Lots of people, when first diagnosed with T1D, go through a grieving process. A closed friend of mine, who was diagnosed about 5 years after me, really appreciated that I talked to him about emotions and grieving. I didn't pretend that everything was going to be okay, no Polly Anna stuff. He loves to travel to France and partake of fabulous food and wine, and I convinced him that that could still be on his radar (and yes, he has taken multiple trips to France since diagnosis). Each person is different, of course, but over the years I have found that acknowledging the loss, acknowledging that diabetes really sucks, is helpful for lots of people.
acknowledging that diabetes really sucks, is helpful for lots of people
... and seriously, what else are you going to tell them? I mean it's not like they won't find out on their own anyway, is it?
Better to try to help them find their own way to deal with the anger, the hatred, and the just pure rage that can follow finding out that your body has betrayed you.
Emotions are like weather. There is no right or wrong to them. They just are and you cope as best you can, no?
So, can I ask…
Are these questions really about a friend? Or are they about you? It just seems odd to have diabetes for 15 years and then finally join a ‘support group’ and have a million good questions to ask once a friend is dx’d. Either way we’re here to help and are happy to do so.
Sam, the other week someone put a post up about tuD getting a bit less friendly and there were lots of comments and it did give people something to talk about. i didnt participate, though it did make me think about how things have changed a bit since i joined three years ago, desperate for information and freaking out about being a newly diagnosed t1.

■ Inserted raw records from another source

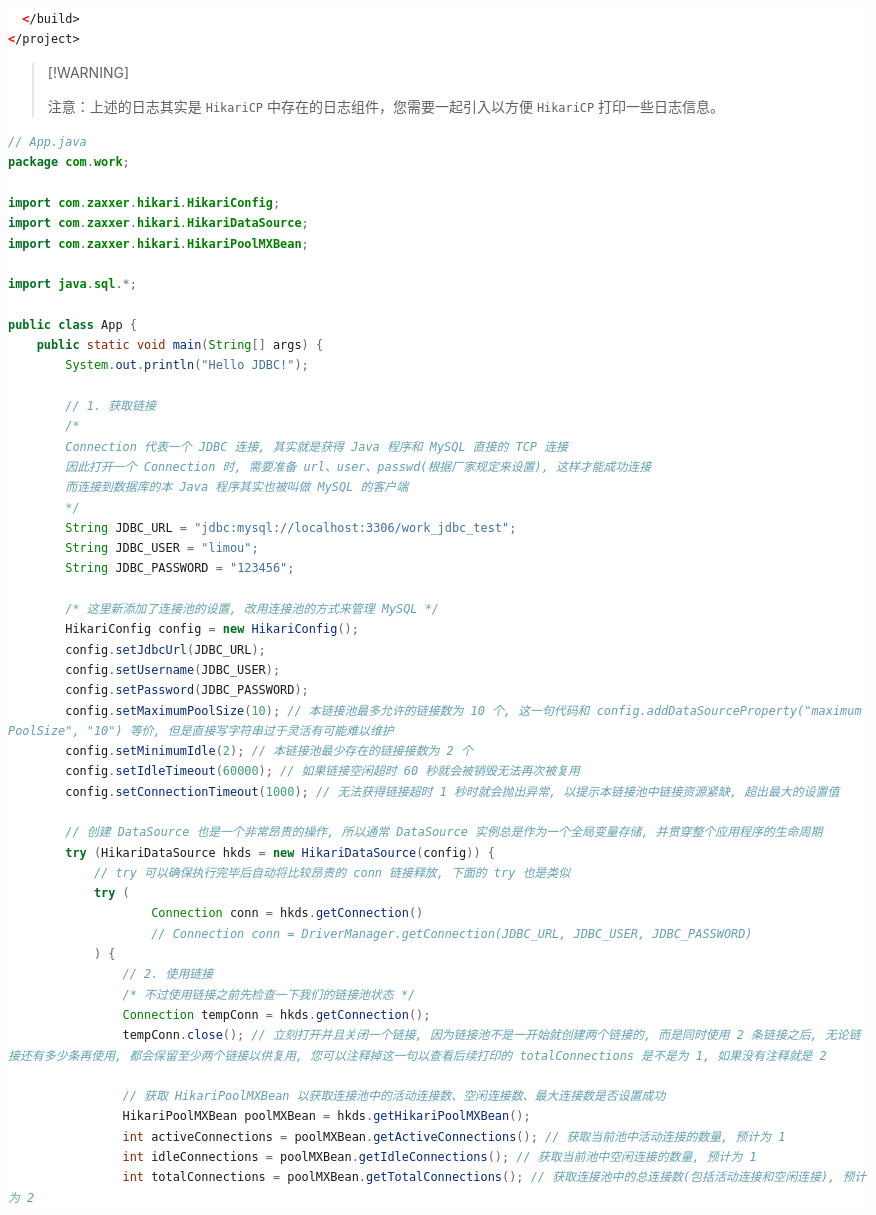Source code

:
 ```xml
  </build>
</project>

```

>   [!WARNING]
>
>   注意：上述的日志其实是 `HikariCP` 中存在的日志组件，您需要一起引入以方便 `HikariCP` 打印一些日志信息。

```java
// App.java
package com.work;

import com.zaxxer.hikari.HikariConfig;
import com.zaxxer.hikari.HikariDataSource;
import com.zaxxer.hikari.HikariPoolMXBean;

import java.sql.*;

public class App {
    public static void main(String[] args) {
        System.out.println("Hello JDBC!");

        // 1. 获取链接
        /*
        Connection 代表一个 JDBC 连接, 其实就是获得 Java 程序和 MySQL 直接的 TCP 连接
        因此打开一个 Connection 时, 需要准备 url、user、passwd(根据厂家规定来设置), 这样才能成功连接
        而连接到数据库的本 Java 程序其实也被叫做 MySQL 的客户端
        */
        String JDBC_URL = "jdbc:mysql://localhost:3306/work_jdbc_test";
        String JDBC_USER = "limou";
        String JDBC_PASSWORD = "123456";

        /* 这里新添加了连接池的设置, 改用连接池的方式来管理 MySQL */
        HikariConfig config = new HikariConfig();
        config.setJdbcUrl(JDBC_URL);
        config.setUsername(JDBC_USER);
        config.setPassword(JDBC_PASSWORD);
        config.setMaximumPoolSize(10); // 本链接池最多允许的链接数为 10 个, 这一句代码和 config.addDataSourceProperty("maximumPoolSize", "10") 等价, 但是直接写字符串过于灵活有可能难以维护
        config.setMinimumIdle(2); // 本链接池最少存在的链接接数为 2 个
        config.setIdleTimeout(60000); // 如果链接空闲超时 60 秒就会被销毁无法再次被复用
        config.setConnectionTimeout(1000); // 无法获得链接超时 1 秒时就会抛出异常, 以提示本链接池中链接资源紧缺, 超出最大的设置值

        // 创建 DataSource 也是一个非常昂贵的操作, 所以通常 DataSource 实例总是作为一个全局变量存储, 并贯穿整个应用程序的生命周期
        try (HikariDataSource hkds = new HikariDataSource(config)) {
            // try 可以确保执行完毕后自动将比较昂贵的 conn 链接释放, 下面的 try 也是类似
            try (
                    Connection conn = hkds.getConnection()
                    // Connection conn = DriverManager.getConnection(JDBC_URL, JDBC_USER, JDBC_PASSWORD)
            ) {
                // 2. 使用链接
                /* 不过使用链接之前先检查一下我们的链接池状态 */
                Connection tempConn = hkds.getConnection();
                tempConn.close(); // 立刻打开并且关闭一个链接, 因为链接池不是一开始就创建两个链接的, 而是同时使用 2 条链接之后, 无论链接还有多少条再使用, 都会保留至少两个链接以供复用, 您可以注释掉这一句以查看后续打印的 totalConnections 是不是为 1, 如果没有注释就是 2

                // 获取 HikariPoolMXBean 以获取连接池中的活动连接数、空闲连接数、最大连接数是否设置成功
                HikariPoolMXBean poolMXBean = hkds.getHikariPoolMXBean();
                int activeConnections = poolMXBean.getActiveConnections(); // 获取当前池中活动连接的数量, 预计为 1
                int idleConnections = poolMXBean.getIdleConnections(); // 获取当前池中空闲连接的数量, 预计为 1
                int totalConnections = poolMXBean.getTotalConnections(); // 获取连接池中的总连接数(包括活动连接和空闲连接), 预计为 2
```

whatever my question, doubt, worry, i got only positive responses. people were so helpful and knew exactly what i was talking about. i find that most of the time, tuD is still like this and thats why i keep coming back.
your comment above really surprised me.
so no, you cant ask. why ask? what is your point, this calling out a new member about whether she is being truthful or not? what does it matter if she feels the need to hide behind a friend or is actually trying to help someone she loves? it may seem odd to you that someone doesnt have all the answers after however many years being diabetic or has never been on tuD. what do you know about her having never been to a support group or anything else? you dont know this persons story. take what these people you dont know at face value. no one needs to be obliged to save face on here like youre asking alicia to do.
Sorry don’t mean to sound harsh at all, quite the opposite actually, I just want everyone to know that we accept people as they are and are here to help whether for them self or for a friend. No judgement implied. You’re right… I don’t need to know.